Une équipe dirigée par Matt Rodell du Goddard Space Flight Centre de la NASA à Greenbelt, Maryland, a utilisé 14 années d’observations de la mission spatiale américaine GRACE pour suivre les tendances mondiales en matière d’eau douce dans 34 régions du monde. Pour comprendre pourquoi ces tendances ont émergé, ils devaient extraire les données de précipitations du projet Global Climatology, des images Landsat de la NASA / US Geological Survey , des cartes d’irrigation et des rapports publiés sur les activités humaines liées à l’agriculture, aux mines et aux réservoirs. Ce n’est que par l’analyse des ensembles de données combinés que les scientifiques ont pu comprendre pleinement les raisons des changements dans l’eau douce de la Terre ainsi que la taille de ces tendances.
«C’est la première fois que nous utilisons les observations de plusieurs satellites pour évaluer de manière approfondie la façon dont la disponibilité de l’eau douce change, partout sur Terre », a déclaré Rodell. « Un objectif clé était de distinguer les changements dans le stockage d’eau terrestre causés par la variabilité naturelle – périodes humides et périodes sèches associées à El Niño et La Niña, par exemple – des tendances liées au changement climatique ou aux impacts humains, comme le pompage des eaux souterraines plus vite qu’il n’est réapprovisionné. «
L’eau douce se trouve dans les lacs, les rivières, le sol, la neige, les eaux souterraines et la glace.
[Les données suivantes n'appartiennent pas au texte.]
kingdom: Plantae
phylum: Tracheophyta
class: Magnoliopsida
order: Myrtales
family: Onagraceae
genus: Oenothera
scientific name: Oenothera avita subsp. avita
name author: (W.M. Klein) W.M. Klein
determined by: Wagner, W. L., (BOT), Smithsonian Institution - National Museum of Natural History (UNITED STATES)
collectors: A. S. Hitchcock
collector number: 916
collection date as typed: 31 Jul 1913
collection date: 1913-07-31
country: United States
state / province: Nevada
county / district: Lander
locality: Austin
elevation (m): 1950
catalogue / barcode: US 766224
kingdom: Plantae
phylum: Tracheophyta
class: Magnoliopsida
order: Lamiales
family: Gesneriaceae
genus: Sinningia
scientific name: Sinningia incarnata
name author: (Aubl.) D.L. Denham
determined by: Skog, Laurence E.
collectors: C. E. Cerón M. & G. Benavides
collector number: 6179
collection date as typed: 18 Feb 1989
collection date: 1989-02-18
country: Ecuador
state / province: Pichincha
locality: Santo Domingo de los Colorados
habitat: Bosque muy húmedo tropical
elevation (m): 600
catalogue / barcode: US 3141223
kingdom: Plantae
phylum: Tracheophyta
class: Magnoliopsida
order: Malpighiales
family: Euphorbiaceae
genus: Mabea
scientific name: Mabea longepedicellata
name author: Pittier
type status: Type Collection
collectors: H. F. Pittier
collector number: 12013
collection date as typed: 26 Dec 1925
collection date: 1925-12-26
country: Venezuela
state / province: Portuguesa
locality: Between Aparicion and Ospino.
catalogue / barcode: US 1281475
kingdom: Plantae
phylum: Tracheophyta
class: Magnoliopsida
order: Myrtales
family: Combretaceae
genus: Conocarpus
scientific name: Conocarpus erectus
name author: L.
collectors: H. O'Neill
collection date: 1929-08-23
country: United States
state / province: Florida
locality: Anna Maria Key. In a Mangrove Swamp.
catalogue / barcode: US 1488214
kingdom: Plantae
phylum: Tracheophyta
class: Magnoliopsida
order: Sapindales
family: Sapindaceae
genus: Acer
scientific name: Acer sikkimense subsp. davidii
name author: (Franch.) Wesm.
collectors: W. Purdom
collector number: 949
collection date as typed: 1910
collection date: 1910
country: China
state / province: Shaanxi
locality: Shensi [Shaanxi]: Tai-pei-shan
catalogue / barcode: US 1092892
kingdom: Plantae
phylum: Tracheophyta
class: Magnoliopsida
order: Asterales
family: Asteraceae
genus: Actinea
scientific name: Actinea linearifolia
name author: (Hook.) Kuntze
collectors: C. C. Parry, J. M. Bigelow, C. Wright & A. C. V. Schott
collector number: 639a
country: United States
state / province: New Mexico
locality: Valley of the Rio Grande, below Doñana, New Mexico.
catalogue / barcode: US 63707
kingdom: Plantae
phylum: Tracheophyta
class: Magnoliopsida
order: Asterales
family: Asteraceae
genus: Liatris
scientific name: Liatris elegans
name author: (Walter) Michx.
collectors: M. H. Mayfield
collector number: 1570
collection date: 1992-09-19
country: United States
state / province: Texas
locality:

La perte d’eau douce des calottes glaciaires aux pôles – attribuée au changement climatique – a des implications sur l’élévation du niveau de la mer. Sur terre, l’eau douce est l’une des ressources les plus essentielles de la planète, pour l’eau potable et l’agriculture. Alors que l’approvisionnement en eau de certaines régions est relativement stable, d’autres ont connu des augmentations ou des diminutions.
« Nous assistons à un changement hydrologique majeur« , a déclaré le co-auteur Jay Famiglietti du Jet Propulsion Laboratory (JPL) de la NASA à Pasadena, en Californie. « Nous observons une tendance particulière à ce que les régions humides du monde deviennent plus humides – ce sont les hautes latitudes et les tropiques – et les zones sèches entre les zones sèches, et nous voyons plusieurs points chauds résultant de l’épuisement des eaux souterraines ».
Famiglietti a noté que si la perte d’eau dans certaines régions, comme la fonte des glaciers et les glaciers alpins, est clairement influencée par le réchauffement climatique, il faudra plus de temps et de données pour déterminer les forces motrices des changements d’eau douce.
«Les modèles du Groupe d’experts intergouvernemental sur l’évolution du climat prédisent que le climat deviendra plus humide et deviendra sec pendant le reste du XXIe siècle, mais nous aurons besoin d’un ensemble de données beaucoup plus long pour pouvoir dire définitivement si le climat Le changement est responsable de l’apparition de tout modèle similaire dans les données GRACE » , a-t-il déclaré.
Les satellites jumelés GRACE, lancés en 2002 en tant que mission conjointe avec le Centre aérospatial allemand (DLR), ont mesuré avec précision la distance entre les deux engins spatiaux pour détecter les changements du champ de gravité terrestre causés par les mouvements de masse sur la planète. Grâce à cette méthode, GRACE a suivi les variations mensuelles du stockage de l’eau terrestre jusqu’à la fin de sa mission scientifique en octobre 2017.
Entre 2002 et 2016, l’expérience Gravité et Climat de la NASA (GRACE) a suivi le mouvement de l’eau douce autour de la planète.
Crédits : NASA / Katy Mersmann
Cependant, les observations satellitaires de GRACE seules ne pouvaient pas dire à Rodell, Famiglietti et à leurs collègues ce qui causait les tendances apparentes.
« Nous avons examiné les informations sur les précipitations, l’agriculture et le pompage des eaux souterraines pour trouver une explication possible aux tendances estimées à partir de GRACE, »
a déclaré le co-auteur Hiroko Beaudoing de Goddard et l’Université du Maryland à College Park.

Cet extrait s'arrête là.